We’ve done a bunch of funerals as the early back-at-camp scenes. Came up with a bunch of good rituals. In one of our legions, you are only discharged when you die; everyone who retires is just put on detached duty. The subtext is the discharging on death helps keep them rising from the dead to continue fulfilling their oath of service. Almost certainly just superstition. When bodies are unrecoverable, we treat one of their treasured personal belongings as a proxy.
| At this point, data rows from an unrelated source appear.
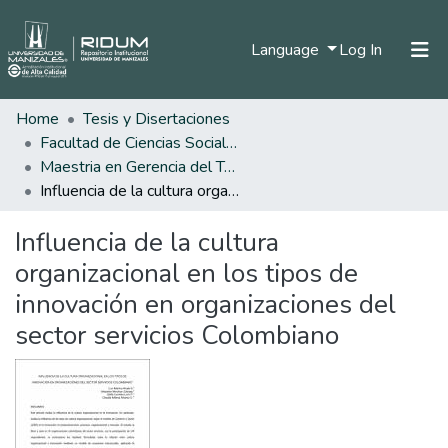
(current)
Language
Log In
Home
Tesis y Disertaciones
Home
Facultad de Ciencias Sociales y Humanas
Communities & Collections
Maestria en Gerencia del Talento Humano
Influencia de la cultura organizacional en los tipos de innovación en organizaciones del sector servicios Colombiano
All of DSpace
Influencia de la cultura
Statistics
organizacional en los tipos de
innovación en organizaciones del
sector servicios Colombiano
I will echo the sentiment that you need to narrate, at least a little bit what happens on a secondary mission. Even if you do it over email between sessions it’s worth the effort. Our last secondary mission involved Shreya fighting Blighter in order to secure the body of a dead chosen so Blighter couldn’t make a new lieutenant out of it. I really assumed it was going to be the primary mission, but the players went a different way. With so much on the line, I was prepared to be extra cruel on a secondary failure and throw some damage on Shreya as well, but they actually rolled a crit and dealt Blighter a serious defeat. Over email we detailed exactly how when things looked dire, a brave rookie ran into the fray to save Shreya with some well timed grenades which earned him the free promotion you get from a crit secondary. I find players really enjoy the narrative freedom of occasionally just saying what cool shit happens once the dice have already been rolled and the type of outcome is known.
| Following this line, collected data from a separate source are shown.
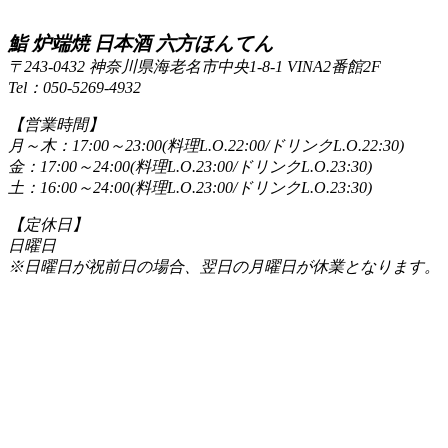
鮨 炉端焼 日本酒 六方ほんてん
〒243-0432 神奈川県海老名市中央1-8-1 VINA2番館2F
Tel：050-5269-4932
【営業時間】
月～木：17:00～23:00(料理L.O.22:00/ドリンクL.O.22:30)
金：17:00～24:00(料理L.O.23:00/ドリンクL.O.23:30)
土：16:00～24:00(料理L.O.23:00/ドリンクL.O.23:30)
【定休日】
日曜日
※日曜日が祝前日の場合、翌日の月曜日が休業となります。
A lot of this is solved by acknowledging something that maybe isn’t as explicit in the book as it could be; the core rules are made so that the players can assess the risks before making the call. Make sure they make that assessment before deciding if and how to take a secondary mission. That way, you’re all on the same page before the dice roll. If they feel like the coll encompasses too many events that they would rather resolve one-by-one, maybe this mission should be a primary rather than a secondary. Then on top of that, as you say, narration is key for things to matter. If you feel you’re cutting it short, try to find a way to give it the time it needs, or consider leaving it out alltogether.

“before deciding if and how to take a secondary mission”

Unfortunately, this isn’t possible, because you don’t have the choice of how many missions you undertake or leave out.

The Commander is presented with a set of 3 (sometimes 2) missions. He has to take one as a primary and one as a secondary. If there is a third, he has to leave it out (except if the optional rule of “mission creep” is used. See page 439. This will bring even more risks to the Legion, in addition to the risks of the third mission itself which are the same as the second mission).

But the Commander cannot take just the most interesting one as a primary and leave both others out. He has to do at least two, except where indicated (arrival at Fort Calisco for example).

If you want to follow the rules you have to acknowledge what Stras said, accept the death spiral and do as much as you can to give yourself the best possible chances on the secondary, with the right resources allotment.